WHAT IS NEEDED: Of the entries below, return exactly those lines that fall between the one containing "the apartment building at point (387, 28), 58.78" and the one containing "the lamp post at point (251, 86), 25.77", the two end lines included.

=== Section Start ===

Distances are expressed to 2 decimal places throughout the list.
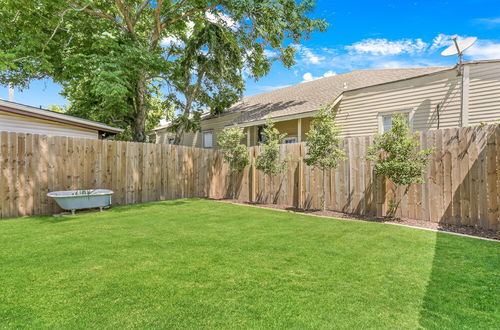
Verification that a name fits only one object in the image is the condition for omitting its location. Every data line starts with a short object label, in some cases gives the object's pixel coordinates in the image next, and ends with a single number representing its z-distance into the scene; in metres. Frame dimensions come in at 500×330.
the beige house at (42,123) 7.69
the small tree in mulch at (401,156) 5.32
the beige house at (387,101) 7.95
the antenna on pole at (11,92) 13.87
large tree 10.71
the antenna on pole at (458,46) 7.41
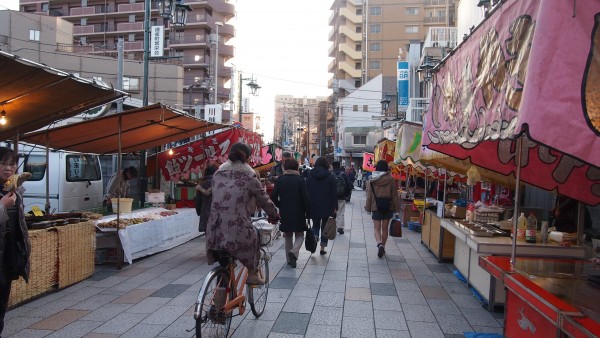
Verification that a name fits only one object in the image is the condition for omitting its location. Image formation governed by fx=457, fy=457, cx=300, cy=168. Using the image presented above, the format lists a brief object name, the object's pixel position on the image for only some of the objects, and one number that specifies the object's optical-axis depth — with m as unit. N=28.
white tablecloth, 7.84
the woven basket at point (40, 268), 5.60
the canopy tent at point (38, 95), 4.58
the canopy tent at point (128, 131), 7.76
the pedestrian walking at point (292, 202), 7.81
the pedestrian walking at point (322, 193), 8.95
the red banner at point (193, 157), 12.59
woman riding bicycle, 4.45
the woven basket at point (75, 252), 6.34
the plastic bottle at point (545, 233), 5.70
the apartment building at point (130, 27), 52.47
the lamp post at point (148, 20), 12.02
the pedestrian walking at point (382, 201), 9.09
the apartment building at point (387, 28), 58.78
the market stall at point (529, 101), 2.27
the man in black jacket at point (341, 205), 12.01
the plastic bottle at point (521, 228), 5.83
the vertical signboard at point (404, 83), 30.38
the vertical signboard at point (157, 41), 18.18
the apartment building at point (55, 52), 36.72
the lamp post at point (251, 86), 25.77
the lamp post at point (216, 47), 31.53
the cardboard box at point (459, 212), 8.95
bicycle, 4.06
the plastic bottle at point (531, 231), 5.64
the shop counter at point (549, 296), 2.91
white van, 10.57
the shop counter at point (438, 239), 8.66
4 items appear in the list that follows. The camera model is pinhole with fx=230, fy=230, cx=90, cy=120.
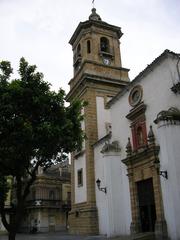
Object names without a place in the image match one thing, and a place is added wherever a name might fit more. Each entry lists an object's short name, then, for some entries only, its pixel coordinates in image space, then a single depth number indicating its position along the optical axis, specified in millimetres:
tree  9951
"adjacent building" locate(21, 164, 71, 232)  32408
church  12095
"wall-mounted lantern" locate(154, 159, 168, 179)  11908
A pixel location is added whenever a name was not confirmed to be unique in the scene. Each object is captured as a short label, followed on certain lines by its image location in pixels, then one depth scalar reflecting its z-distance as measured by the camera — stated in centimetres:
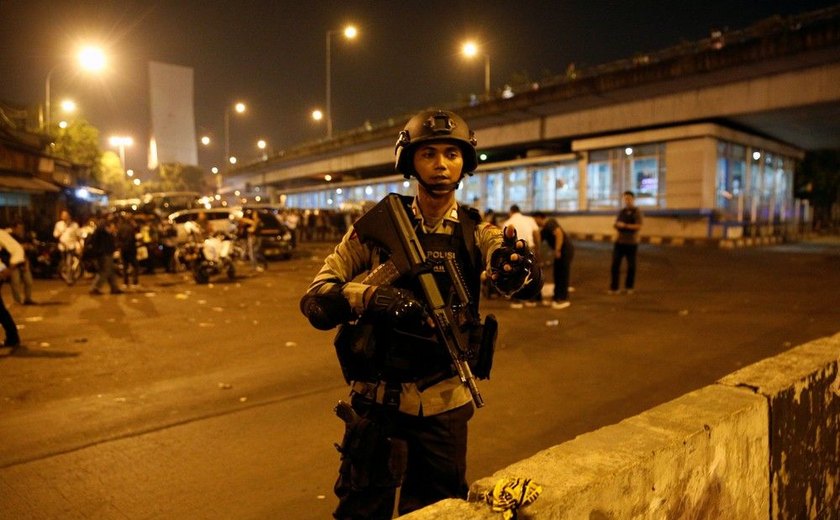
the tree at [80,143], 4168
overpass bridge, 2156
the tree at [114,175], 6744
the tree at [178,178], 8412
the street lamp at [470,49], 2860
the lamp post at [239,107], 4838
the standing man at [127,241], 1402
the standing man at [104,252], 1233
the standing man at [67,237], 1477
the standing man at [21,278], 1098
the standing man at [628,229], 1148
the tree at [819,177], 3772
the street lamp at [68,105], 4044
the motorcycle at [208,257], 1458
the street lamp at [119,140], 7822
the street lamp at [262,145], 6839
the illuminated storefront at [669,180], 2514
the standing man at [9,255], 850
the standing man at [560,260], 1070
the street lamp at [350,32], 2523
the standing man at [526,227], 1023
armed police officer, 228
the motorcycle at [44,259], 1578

=== Section End ===
=== Section Start ===

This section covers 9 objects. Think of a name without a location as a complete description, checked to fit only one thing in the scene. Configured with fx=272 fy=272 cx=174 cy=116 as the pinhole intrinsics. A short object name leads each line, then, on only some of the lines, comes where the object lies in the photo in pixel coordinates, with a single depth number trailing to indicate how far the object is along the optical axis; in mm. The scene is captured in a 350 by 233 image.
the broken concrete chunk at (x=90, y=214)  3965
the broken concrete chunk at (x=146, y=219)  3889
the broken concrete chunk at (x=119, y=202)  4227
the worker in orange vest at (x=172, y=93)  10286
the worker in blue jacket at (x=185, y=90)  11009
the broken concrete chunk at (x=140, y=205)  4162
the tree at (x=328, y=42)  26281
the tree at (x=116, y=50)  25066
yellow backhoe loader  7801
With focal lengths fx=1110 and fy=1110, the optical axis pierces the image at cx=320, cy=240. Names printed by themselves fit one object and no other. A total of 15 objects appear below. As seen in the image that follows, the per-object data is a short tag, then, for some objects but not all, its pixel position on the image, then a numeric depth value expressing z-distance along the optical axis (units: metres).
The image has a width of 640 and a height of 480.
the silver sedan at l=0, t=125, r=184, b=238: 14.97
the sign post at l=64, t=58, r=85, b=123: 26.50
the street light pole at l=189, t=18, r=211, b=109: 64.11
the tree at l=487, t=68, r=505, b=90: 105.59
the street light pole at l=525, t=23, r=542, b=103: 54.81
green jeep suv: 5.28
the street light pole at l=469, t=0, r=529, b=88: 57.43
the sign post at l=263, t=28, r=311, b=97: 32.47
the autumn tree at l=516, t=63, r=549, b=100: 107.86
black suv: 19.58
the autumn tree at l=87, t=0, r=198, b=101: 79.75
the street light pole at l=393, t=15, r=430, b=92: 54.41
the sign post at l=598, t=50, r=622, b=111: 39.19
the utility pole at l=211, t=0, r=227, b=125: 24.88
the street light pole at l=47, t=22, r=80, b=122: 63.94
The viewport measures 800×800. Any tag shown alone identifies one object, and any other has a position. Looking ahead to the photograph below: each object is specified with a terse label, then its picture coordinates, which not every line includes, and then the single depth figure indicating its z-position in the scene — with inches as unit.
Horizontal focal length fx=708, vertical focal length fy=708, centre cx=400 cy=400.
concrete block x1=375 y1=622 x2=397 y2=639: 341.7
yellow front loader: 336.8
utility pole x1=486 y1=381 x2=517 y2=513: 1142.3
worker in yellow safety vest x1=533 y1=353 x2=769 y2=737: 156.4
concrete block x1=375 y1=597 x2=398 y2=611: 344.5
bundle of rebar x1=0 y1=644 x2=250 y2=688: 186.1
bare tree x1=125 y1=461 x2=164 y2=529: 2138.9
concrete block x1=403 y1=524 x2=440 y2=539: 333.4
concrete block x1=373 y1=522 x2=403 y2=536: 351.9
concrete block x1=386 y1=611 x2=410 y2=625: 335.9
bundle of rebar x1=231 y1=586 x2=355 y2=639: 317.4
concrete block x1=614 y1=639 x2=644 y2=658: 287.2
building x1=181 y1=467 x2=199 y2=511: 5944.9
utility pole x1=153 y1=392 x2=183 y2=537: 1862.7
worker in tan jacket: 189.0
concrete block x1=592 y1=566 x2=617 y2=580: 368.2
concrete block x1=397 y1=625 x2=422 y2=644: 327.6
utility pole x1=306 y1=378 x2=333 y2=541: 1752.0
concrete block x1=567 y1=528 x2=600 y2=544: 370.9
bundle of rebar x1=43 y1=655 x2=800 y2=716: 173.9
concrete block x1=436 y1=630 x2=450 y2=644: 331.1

=== Section End ===

SOLUTION FOR THIS TASK:
the apartment building at point (387, 28), 58.78
the market stall at point (529, 101), 2.27
the man in black jacket at point (341, 205), 12.01
the plastic bottle at point (521, 228), 5.83
the vertical signboard at point (404, 83), 30.38
the vertical signboard at point (157, 41), 18.18
the apartment building at point (55, 52), 36.72
the lamp post at point (251, 86), 25.77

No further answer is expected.